### [PAGE EXTRACT]
##########
Therefore, the observation of TiC as a thermodynamically stable phase at 1200 °C is consistent with experimental and thermodynamic studies of the Ti–Al–C system. The presence of TiC is generally attributed to local stoichiometry variations, partial aluminum loss, or incomplete reaction during sintering. TiC stability at high temperature is also evidenced by its high melting point and inertness in the presence of other system constituents, as extensively reported in the literature.

References:

• Lin et al., Acta Materialia, 2006, 54, 1009–1015. [doi:10.1016/j.actamat.2005.10.028]
• Yeh & Shen, Journal of Alloys and Compounds, 2009, 470, 424–428. [doi:10.1016/j.jallcom.2008.02.086]
• Zhou et al., Materials Letters, 2005, 59, 131–134. [doi:10.1016/j.matlet.2004.07.052]

 

5. “Figures 2 and 4 and related text. Based on the presented XRD patterns microstructure data such as lattice constant, microstrain and block size for all the presented phases should be given and discussed.”
##########
### [DATA UNDER STUDY]
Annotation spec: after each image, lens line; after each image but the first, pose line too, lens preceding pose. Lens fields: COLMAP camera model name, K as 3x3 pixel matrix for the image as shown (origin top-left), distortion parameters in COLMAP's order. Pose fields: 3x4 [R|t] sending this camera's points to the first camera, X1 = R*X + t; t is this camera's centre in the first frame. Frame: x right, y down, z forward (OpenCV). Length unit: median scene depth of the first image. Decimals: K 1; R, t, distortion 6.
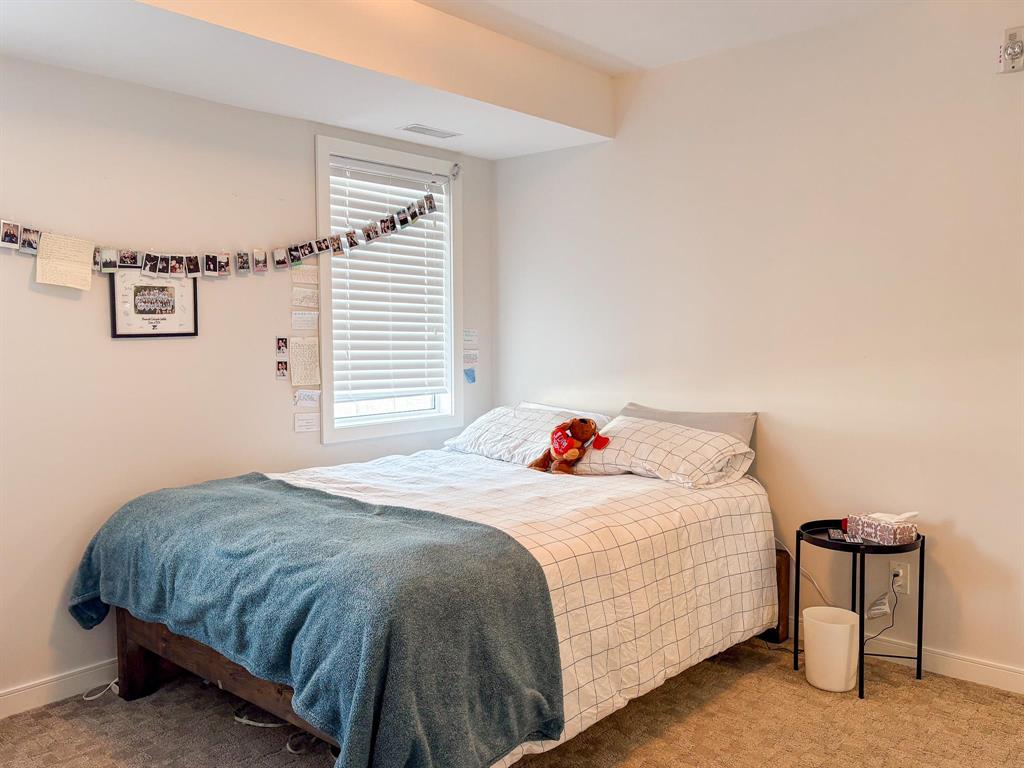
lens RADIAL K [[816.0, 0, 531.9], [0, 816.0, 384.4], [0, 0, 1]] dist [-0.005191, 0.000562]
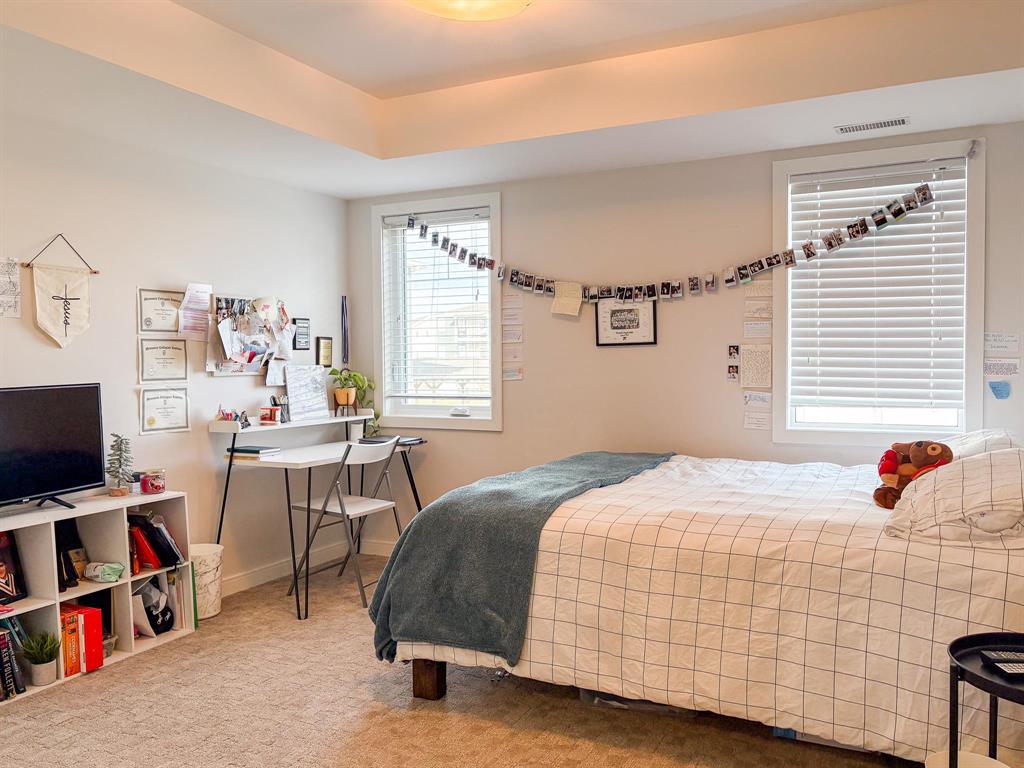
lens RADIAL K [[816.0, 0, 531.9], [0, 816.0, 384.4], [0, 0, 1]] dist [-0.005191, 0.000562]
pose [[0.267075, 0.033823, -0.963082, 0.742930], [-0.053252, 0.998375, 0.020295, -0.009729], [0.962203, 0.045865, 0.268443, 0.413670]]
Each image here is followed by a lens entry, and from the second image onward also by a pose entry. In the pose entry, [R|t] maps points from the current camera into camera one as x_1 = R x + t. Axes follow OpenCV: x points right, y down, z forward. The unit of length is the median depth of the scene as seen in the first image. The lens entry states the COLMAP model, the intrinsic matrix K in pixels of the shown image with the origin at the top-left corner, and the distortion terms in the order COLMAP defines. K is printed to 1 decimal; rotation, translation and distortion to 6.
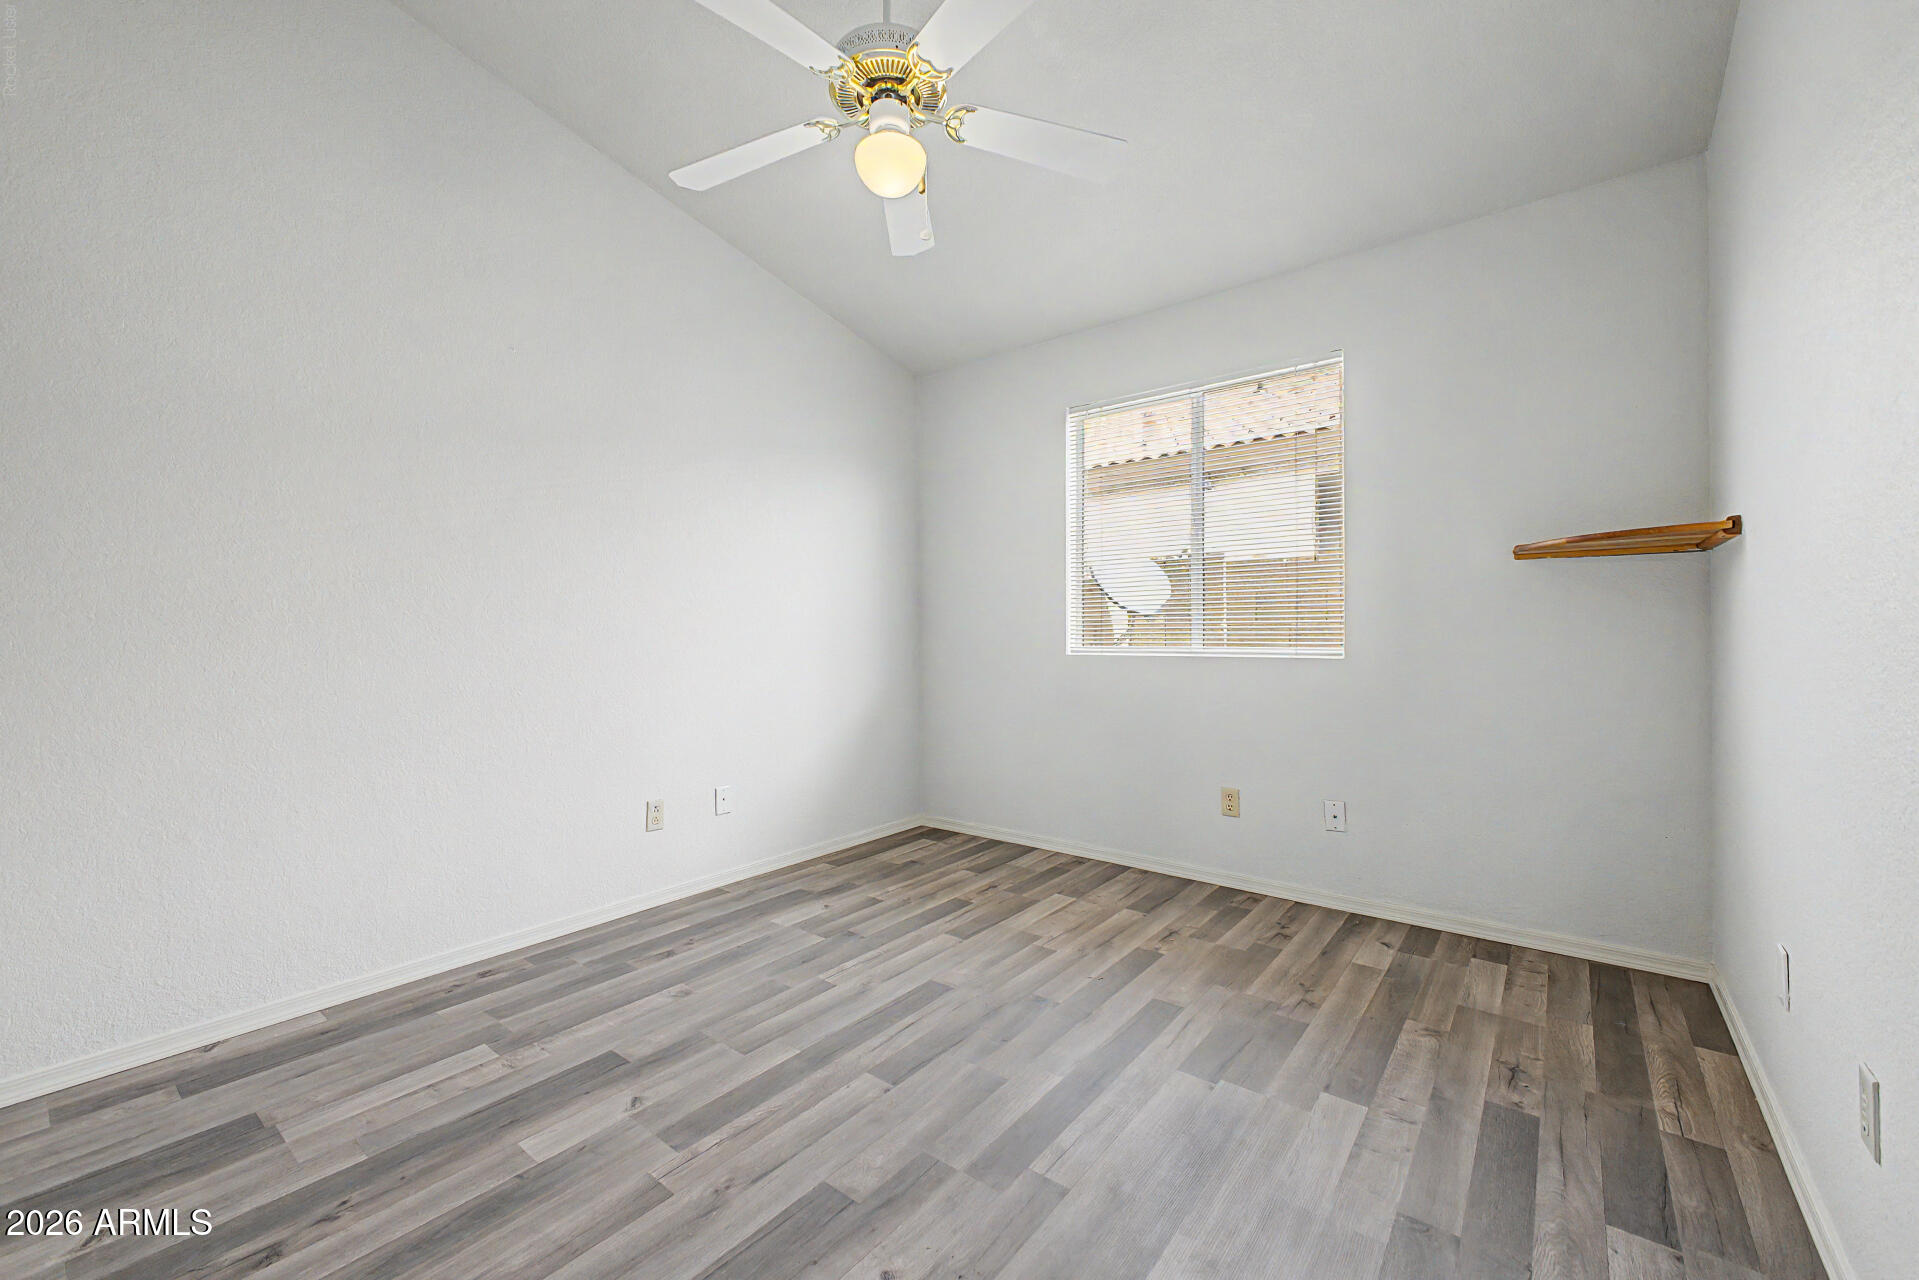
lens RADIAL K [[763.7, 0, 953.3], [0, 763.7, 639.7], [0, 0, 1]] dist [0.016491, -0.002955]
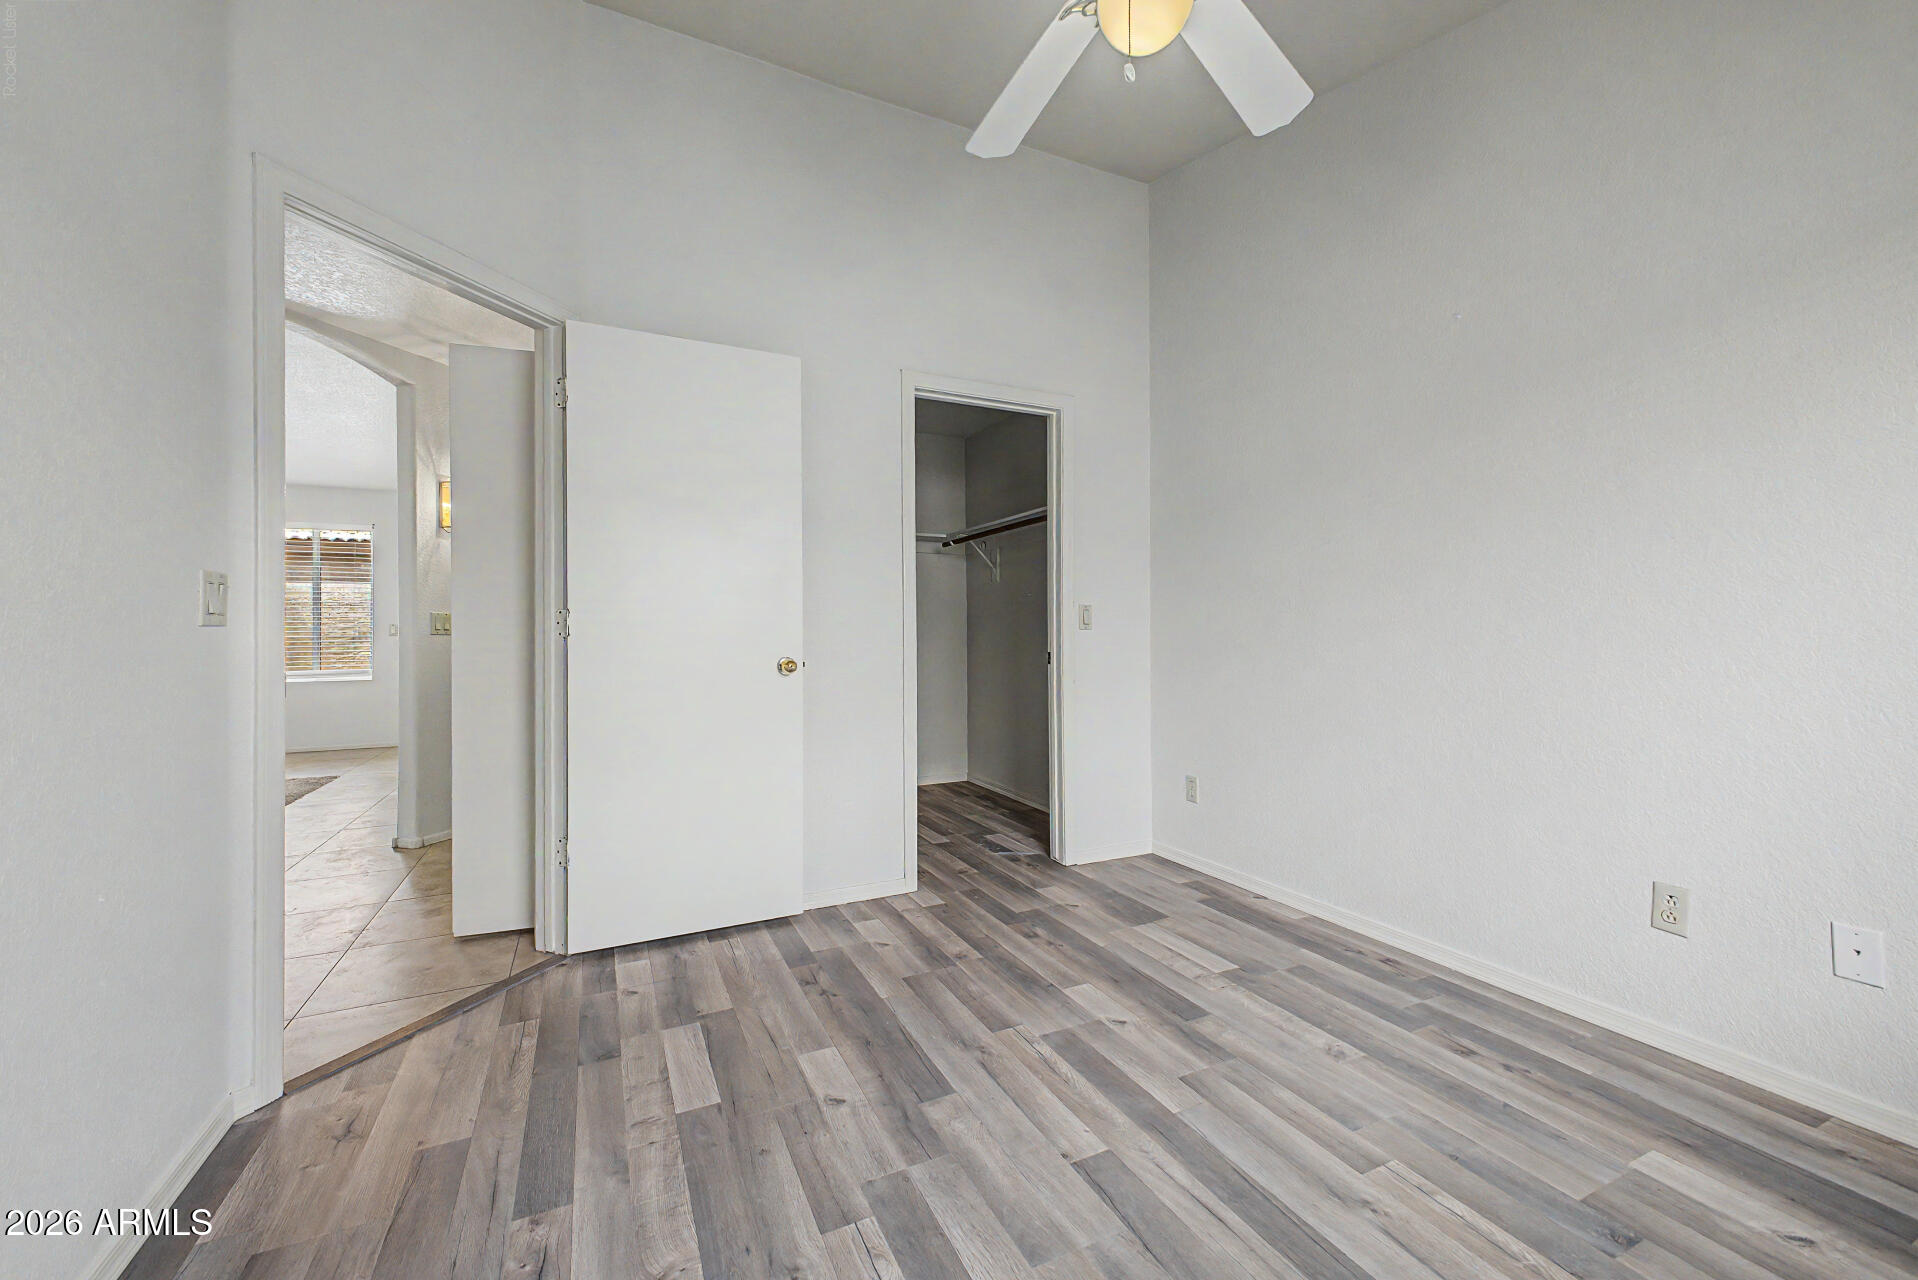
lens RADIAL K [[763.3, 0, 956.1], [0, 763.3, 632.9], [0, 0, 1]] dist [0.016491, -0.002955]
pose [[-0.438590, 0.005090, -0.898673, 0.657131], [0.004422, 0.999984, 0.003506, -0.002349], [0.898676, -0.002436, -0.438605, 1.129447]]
##########
### [TASKS AND EXERCISES]
**a.** From the TiC passage, print the part that begins at the words "Therefore, the observation" and stops after the words "in the literature.".
**b.** In the TiC passage, what three causes is the presence of TiC generally attributed to?
**c.** Pick up the TiC passage after its last line and keep writing it.

### [ANSWERS TO THE PROBLEMS]
**a.**
Therefore, the observation of TiC as a thermodynamically stable phase at 1200 °C is consistent with experimental and thermodynamic studies of the Ti–Al–C system. The presence of TiC is generally attributed to local stoichiometry variations, partial aluminum loss, or incomplete reaction during sintering. TiC stability at high temperature is also evidenced by its high melting point and inertness in the presence of other system constituents, as extensively reported in the literature.

**b.** Local stoichiometry variations, partial aluminum loss, or incomplete reaction during sintering.

**c.**
We thank the reviewer for the suggestion to provide additional microstructural data based on the XRD patterns. As recommended, we have now included and discussed the lattice parameters, microstrain, and crystallite size (block size) for all identified phases in the revised manuscript. These parameters were determined using Rietveld refinement and the Scherrer equation, in line with the methodologies described in recent literature. Our results show that the lattice constants and microstrain values for Ti₂AlC and secondary TiC phases are consistent with previous studies on MAX phases, such as those by Córdoba Gallego et al. (2024) and Aydinyan et al. (2024). Microstrain values, also determined from the peak broadening in XRD, indicate a defect density and internal stress state compatible with those described for Ti₂AlC ceramics under different processing conditions. Quantitative results for all phases are now summarized in a dedicated table and discussed in the revised text.

 

 

 

6. “Figures 2 and 4 and related text. Quantitative phase analysis should be carried out and results of such analysis should be discussed.

 

 

We thank the reviewer for this important suggestion. Quantitative phase analysis was performed using Rietveld refinement of the XRD patterns. The results indicate that a maximum volume fraction of 97% for the Ti₂AlC phase was obtained when conventional sintering was applied, while a volume fraction of 92% was achieved for microwave-assisted sintering.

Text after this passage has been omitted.